* [What to work on] All lines containing the string "tracking" must be copied from the entries.

* [Transcribed page contents]
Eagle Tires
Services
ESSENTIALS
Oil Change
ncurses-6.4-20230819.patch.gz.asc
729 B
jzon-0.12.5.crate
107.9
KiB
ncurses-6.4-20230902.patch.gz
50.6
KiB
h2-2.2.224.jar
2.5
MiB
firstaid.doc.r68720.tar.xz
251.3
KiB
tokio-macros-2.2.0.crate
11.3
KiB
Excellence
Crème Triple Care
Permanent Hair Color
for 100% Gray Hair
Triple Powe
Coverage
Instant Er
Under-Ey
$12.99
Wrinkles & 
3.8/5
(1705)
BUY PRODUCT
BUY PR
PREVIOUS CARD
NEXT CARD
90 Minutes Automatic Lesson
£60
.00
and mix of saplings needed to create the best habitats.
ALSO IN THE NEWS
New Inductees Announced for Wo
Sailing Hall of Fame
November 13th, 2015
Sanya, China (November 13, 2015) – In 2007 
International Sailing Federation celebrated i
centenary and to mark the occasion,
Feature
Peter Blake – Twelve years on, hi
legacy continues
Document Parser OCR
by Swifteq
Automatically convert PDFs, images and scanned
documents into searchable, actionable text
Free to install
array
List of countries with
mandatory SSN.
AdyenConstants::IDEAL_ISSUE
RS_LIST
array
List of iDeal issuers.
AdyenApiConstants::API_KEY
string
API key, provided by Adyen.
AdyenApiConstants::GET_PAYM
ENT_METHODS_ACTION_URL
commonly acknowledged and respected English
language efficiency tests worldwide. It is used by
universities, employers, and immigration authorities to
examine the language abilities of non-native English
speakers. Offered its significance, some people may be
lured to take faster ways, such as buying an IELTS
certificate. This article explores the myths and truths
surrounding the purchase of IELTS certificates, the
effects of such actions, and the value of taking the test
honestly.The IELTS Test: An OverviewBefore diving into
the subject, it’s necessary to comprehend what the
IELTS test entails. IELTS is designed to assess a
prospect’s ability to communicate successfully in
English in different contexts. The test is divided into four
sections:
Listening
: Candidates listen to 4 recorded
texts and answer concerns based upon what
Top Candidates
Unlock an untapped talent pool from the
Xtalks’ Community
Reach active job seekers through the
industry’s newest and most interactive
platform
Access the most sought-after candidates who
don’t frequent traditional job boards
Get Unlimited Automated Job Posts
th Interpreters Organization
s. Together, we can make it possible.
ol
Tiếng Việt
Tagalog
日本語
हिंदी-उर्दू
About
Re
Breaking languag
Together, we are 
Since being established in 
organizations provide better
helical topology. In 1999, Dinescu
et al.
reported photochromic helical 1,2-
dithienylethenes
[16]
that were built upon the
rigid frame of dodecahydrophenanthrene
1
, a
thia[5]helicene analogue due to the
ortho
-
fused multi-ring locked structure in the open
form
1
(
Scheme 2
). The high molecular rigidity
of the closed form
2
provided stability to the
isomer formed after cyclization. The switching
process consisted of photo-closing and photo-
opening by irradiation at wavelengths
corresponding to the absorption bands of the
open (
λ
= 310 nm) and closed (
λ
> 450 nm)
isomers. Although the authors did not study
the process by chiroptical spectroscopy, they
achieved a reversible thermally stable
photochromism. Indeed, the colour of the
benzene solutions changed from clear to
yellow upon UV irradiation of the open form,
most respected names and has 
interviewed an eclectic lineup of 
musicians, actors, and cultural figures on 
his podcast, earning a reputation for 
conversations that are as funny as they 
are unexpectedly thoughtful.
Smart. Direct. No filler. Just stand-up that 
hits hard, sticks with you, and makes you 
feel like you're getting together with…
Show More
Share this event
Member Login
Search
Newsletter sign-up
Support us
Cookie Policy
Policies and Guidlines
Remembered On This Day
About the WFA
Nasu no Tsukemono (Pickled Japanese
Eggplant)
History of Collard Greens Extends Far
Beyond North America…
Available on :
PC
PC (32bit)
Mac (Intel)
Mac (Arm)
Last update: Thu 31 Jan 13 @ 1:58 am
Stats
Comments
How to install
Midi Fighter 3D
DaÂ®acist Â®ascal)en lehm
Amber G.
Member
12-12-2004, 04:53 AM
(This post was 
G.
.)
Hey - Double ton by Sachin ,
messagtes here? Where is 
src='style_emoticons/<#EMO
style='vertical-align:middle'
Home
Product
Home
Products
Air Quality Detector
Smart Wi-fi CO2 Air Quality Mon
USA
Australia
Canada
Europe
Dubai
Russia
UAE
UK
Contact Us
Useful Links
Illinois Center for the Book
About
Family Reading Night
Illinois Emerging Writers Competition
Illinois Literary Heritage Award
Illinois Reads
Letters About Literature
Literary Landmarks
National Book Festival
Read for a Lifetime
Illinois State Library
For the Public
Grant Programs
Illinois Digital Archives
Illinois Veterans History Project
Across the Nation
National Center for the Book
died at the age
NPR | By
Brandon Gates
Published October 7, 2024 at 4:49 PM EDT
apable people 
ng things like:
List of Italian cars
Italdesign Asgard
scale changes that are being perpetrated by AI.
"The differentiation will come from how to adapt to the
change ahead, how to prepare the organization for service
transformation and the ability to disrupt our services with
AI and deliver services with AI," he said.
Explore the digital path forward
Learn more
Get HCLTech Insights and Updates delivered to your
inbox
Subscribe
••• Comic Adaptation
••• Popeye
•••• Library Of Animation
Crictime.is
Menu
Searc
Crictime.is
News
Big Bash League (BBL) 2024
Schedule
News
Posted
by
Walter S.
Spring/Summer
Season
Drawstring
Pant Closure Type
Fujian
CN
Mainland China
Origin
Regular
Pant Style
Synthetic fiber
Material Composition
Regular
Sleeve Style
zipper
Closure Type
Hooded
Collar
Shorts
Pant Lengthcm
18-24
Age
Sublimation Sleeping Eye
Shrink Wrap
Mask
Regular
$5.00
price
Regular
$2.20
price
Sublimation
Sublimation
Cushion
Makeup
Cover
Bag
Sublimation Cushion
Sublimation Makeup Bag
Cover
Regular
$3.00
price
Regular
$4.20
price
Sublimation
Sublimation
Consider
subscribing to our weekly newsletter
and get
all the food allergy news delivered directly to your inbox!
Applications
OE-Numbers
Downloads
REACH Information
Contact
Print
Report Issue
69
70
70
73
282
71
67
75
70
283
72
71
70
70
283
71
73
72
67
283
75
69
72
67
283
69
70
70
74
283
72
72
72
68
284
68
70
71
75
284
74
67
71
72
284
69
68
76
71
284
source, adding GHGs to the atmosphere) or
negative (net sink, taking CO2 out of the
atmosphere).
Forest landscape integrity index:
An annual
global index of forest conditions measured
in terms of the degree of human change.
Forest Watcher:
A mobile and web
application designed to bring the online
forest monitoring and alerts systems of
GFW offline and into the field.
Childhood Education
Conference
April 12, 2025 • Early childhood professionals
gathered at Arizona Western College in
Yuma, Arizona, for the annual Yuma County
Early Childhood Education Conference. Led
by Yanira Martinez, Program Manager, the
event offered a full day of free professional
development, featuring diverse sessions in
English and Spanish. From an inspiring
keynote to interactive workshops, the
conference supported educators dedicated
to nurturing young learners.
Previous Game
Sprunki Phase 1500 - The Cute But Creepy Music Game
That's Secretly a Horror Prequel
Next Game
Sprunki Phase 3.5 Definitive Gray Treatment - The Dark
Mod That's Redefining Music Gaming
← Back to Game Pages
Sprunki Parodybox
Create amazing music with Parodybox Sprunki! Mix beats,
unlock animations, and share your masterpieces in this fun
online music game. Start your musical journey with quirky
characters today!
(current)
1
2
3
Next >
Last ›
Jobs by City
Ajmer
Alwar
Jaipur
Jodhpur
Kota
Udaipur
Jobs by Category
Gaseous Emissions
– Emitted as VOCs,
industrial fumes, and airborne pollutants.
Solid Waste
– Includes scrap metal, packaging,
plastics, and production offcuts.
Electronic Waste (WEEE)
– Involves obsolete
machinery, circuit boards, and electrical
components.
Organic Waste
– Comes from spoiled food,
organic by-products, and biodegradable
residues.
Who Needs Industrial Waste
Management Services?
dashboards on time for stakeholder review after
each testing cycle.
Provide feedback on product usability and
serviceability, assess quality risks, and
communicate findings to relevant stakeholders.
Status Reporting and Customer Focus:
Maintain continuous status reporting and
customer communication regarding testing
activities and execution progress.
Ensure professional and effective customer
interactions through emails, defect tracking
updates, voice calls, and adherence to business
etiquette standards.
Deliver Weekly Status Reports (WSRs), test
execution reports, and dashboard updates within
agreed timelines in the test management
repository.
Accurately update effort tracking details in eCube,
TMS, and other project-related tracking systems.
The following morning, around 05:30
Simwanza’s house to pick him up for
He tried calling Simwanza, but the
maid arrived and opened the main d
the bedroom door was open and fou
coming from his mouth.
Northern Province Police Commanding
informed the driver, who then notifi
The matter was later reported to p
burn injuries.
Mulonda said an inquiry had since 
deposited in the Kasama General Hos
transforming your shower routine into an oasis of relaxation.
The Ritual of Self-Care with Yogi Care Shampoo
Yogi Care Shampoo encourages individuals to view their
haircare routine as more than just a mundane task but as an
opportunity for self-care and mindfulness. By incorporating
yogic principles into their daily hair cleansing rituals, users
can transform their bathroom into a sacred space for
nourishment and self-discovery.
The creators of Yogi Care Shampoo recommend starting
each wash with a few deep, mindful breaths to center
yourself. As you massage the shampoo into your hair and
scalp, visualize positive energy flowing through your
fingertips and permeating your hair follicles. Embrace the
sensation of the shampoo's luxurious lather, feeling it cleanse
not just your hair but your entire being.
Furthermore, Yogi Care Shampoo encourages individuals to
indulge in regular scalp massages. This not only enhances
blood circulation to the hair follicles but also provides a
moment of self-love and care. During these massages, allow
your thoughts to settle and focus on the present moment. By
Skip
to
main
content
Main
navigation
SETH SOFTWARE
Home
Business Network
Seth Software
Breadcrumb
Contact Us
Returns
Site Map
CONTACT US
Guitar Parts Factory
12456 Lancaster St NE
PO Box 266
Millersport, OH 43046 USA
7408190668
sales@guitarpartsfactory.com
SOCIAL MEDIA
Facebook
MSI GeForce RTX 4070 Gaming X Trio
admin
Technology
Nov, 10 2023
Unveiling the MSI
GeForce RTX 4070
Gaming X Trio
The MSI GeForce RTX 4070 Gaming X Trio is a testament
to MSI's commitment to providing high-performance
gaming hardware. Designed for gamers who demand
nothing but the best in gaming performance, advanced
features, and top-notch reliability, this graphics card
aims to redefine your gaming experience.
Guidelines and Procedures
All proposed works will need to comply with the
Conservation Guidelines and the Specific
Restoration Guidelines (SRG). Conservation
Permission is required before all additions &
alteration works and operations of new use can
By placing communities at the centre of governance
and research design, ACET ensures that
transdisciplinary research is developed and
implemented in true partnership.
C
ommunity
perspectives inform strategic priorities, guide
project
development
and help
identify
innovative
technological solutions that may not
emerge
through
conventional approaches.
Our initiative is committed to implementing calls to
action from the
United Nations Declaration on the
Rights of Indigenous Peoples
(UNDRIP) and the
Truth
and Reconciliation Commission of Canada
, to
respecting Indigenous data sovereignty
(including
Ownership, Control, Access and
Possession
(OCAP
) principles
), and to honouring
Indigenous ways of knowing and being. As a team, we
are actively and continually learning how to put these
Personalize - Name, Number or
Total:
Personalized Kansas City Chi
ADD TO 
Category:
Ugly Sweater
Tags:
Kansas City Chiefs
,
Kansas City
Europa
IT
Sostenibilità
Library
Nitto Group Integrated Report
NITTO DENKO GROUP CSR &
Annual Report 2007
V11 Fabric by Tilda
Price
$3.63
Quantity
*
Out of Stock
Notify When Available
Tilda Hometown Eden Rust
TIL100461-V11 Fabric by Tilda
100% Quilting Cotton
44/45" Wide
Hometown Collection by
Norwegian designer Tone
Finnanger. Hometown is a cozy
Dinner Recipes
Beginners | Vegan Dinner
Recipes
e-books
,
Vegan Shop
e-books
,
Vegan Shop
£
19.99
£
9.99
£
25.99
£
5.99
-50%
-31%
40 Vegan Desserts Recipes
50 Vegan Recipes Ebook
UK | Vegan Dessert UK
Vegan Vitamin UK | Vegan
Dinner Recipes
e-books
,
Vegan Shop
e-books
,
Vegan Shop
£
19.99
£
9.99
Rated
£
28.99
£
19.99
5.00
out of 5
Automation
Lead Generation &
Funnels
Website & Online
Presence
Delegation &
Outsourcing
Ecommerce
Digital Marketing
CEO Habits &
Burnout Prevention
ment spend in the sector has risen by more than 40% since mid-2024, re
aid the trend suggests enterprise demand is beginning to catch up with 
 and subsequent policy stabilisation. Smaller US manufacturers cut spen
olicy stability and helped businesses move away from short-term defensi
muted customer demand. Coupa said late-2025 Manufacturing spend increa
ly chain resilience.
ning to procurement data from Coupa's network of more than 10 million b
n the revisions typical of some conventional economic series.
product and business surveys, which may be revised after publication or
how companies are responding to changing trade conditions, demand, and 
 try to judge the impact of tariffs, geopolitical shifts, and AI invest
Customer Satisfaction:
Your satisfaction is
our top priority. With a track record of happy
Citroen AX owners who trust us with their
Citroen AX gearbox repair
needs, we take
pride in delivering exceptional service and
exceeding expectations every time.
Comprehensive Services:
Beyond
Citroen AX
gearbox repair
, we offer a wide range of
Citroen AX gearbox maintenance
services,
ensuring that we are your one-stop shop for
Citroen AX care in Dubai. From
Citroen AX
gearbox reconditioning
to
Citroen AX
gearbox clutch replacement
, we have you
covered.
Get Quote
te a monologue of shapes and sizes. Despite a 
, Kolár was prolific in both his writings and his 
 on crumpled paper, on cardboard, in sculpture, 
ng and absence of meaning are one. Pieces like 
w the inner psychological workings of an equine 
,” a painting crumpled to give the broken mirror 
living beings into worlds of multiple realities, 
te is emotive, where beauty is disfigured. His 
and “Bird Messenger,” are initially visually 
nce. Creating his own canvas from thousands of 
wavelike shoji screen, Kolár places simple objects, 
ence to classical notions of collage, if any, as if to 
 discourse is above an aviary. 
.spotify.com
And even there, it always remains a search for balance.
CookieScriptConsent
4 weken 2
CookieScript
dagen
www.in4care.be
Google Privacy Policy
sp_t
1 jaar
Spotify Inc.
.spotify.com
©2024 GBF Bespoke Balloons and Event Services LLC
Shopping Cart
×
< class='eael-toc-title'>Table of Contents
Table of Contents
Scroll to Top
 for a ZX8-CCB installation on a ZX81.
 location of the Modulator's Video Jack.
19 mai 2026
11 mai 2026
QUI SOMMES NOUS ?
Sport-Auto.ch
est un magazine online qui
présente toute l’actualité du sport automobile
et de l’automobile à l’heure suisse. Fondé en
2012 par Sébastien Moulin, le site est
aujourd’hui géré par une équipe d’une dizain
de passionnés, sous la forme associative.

* [Task response]
interactions through emails, defect tracking
Accurately update effort tracking details in eCube,
TMS, and other project-related tracking systems.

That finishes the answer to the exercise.